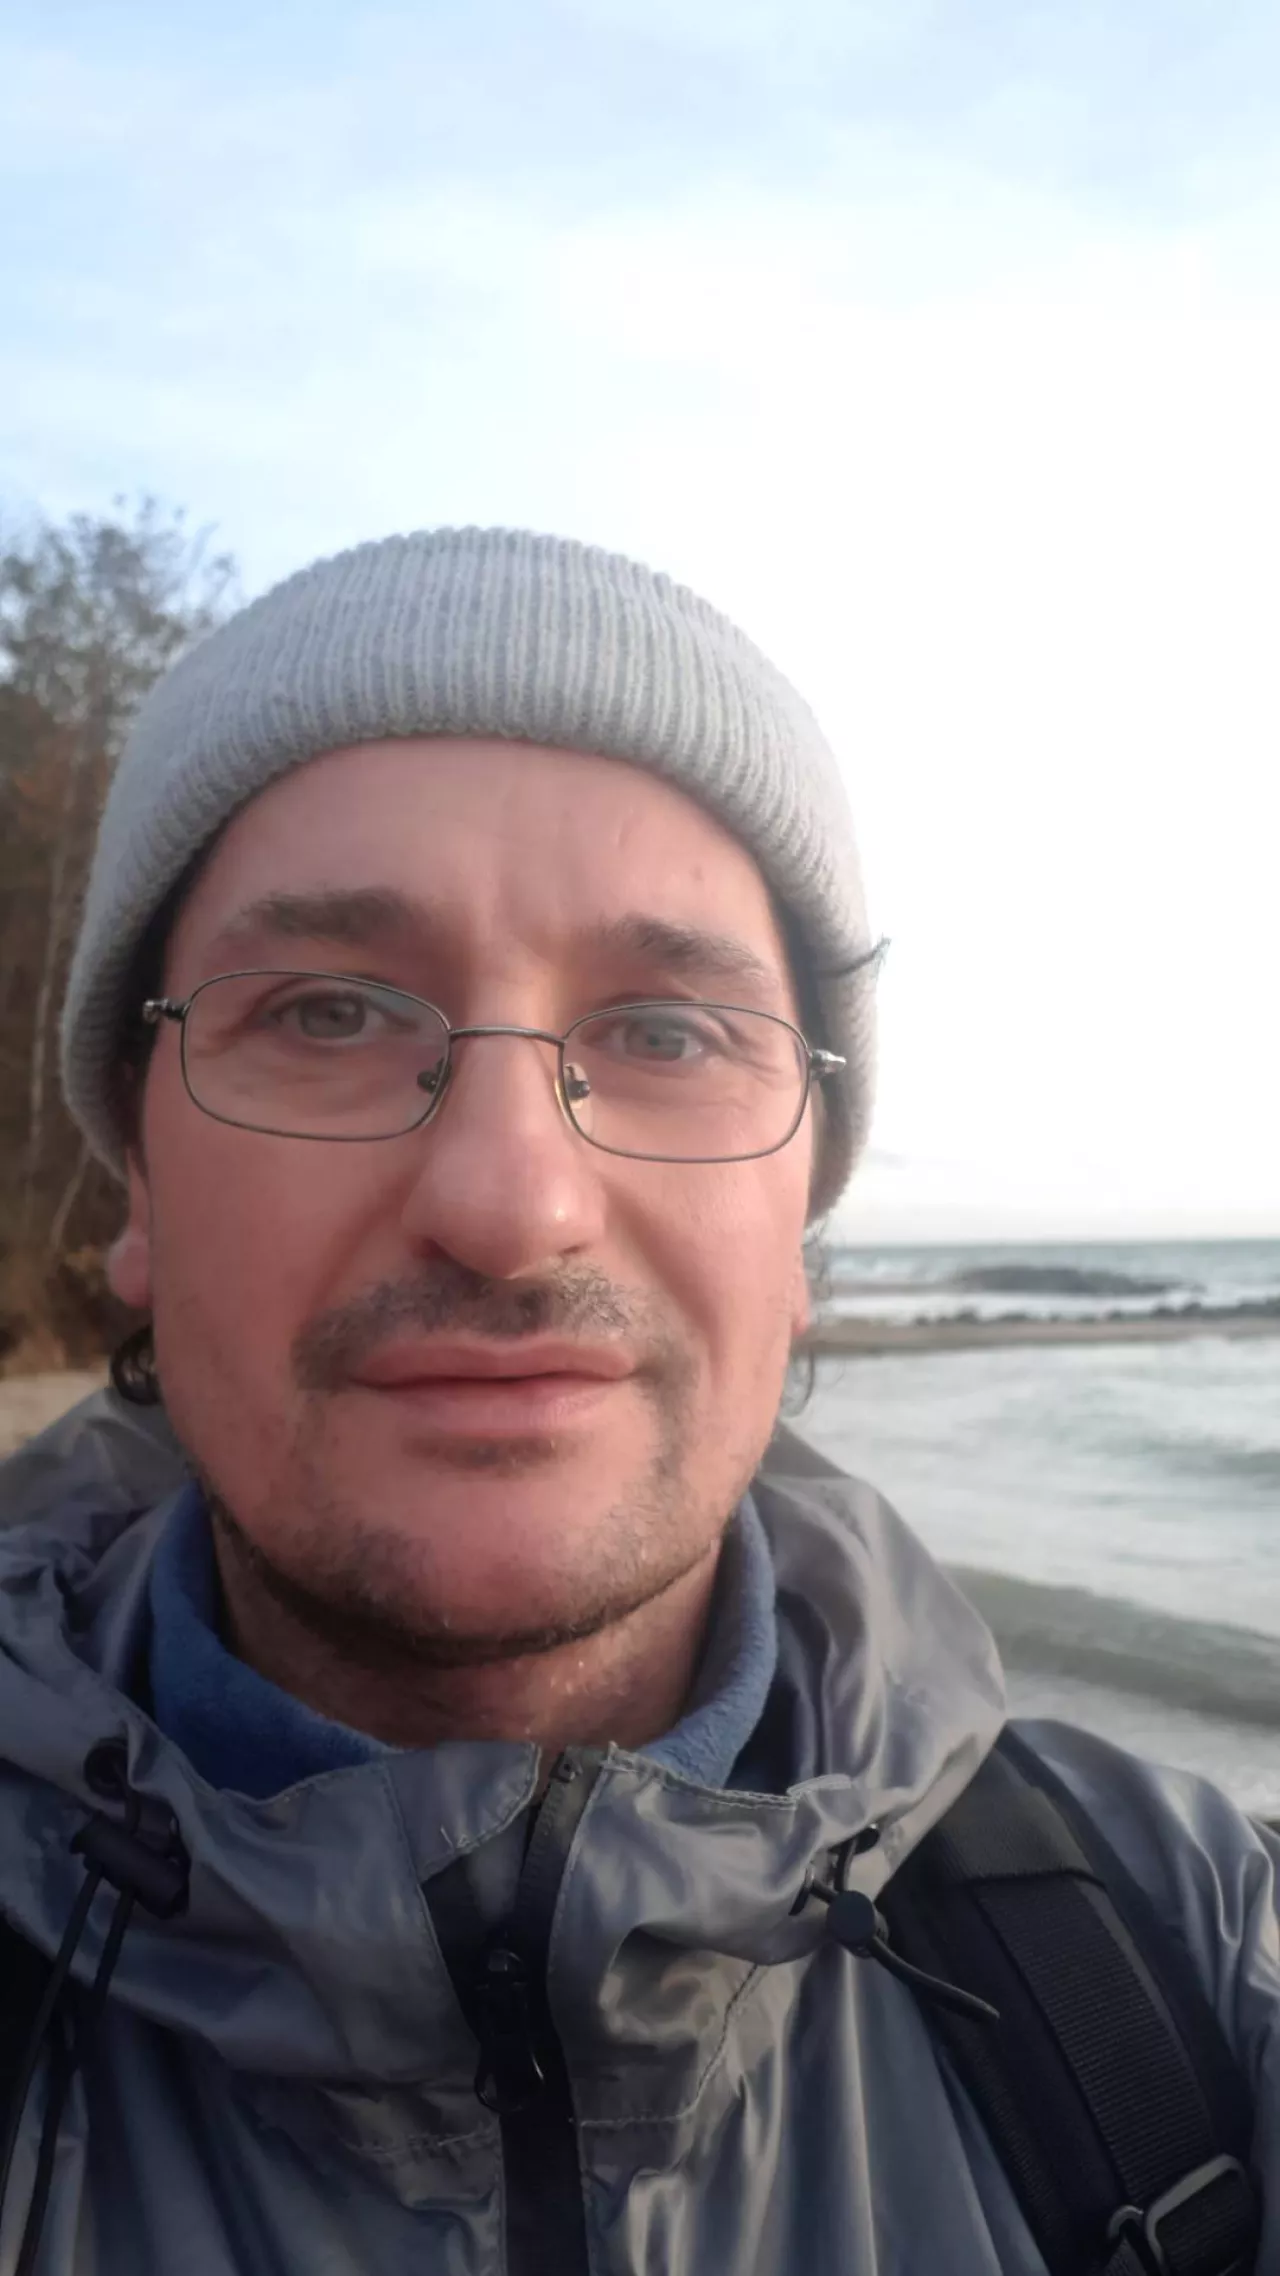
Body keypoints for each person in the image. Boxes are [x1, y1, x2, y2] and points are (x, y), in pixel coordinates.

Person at [0, 526, 1275, 2275]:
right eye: (328, 1013)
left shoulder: (1192, 1960)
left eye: (668, 1035)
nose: (509, 1203)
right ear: (136, 1186)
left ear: (802, 1230)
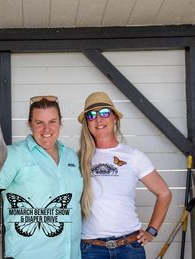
------------------------------------------------------------------------
• **What is being asked**
Copy only the lines running from the one that holds "right eye: (328, 1013)" through the last line of the data, and include both of those lines. Do not copy any pictures.

• **Reply to the task**
right eye: (328, 1013)
left shoulder: (1192, 1960)
left eye: (668, 1035)
nose: (509, 1203)
right ear: (136, 1186)
left ear: (802, 1230)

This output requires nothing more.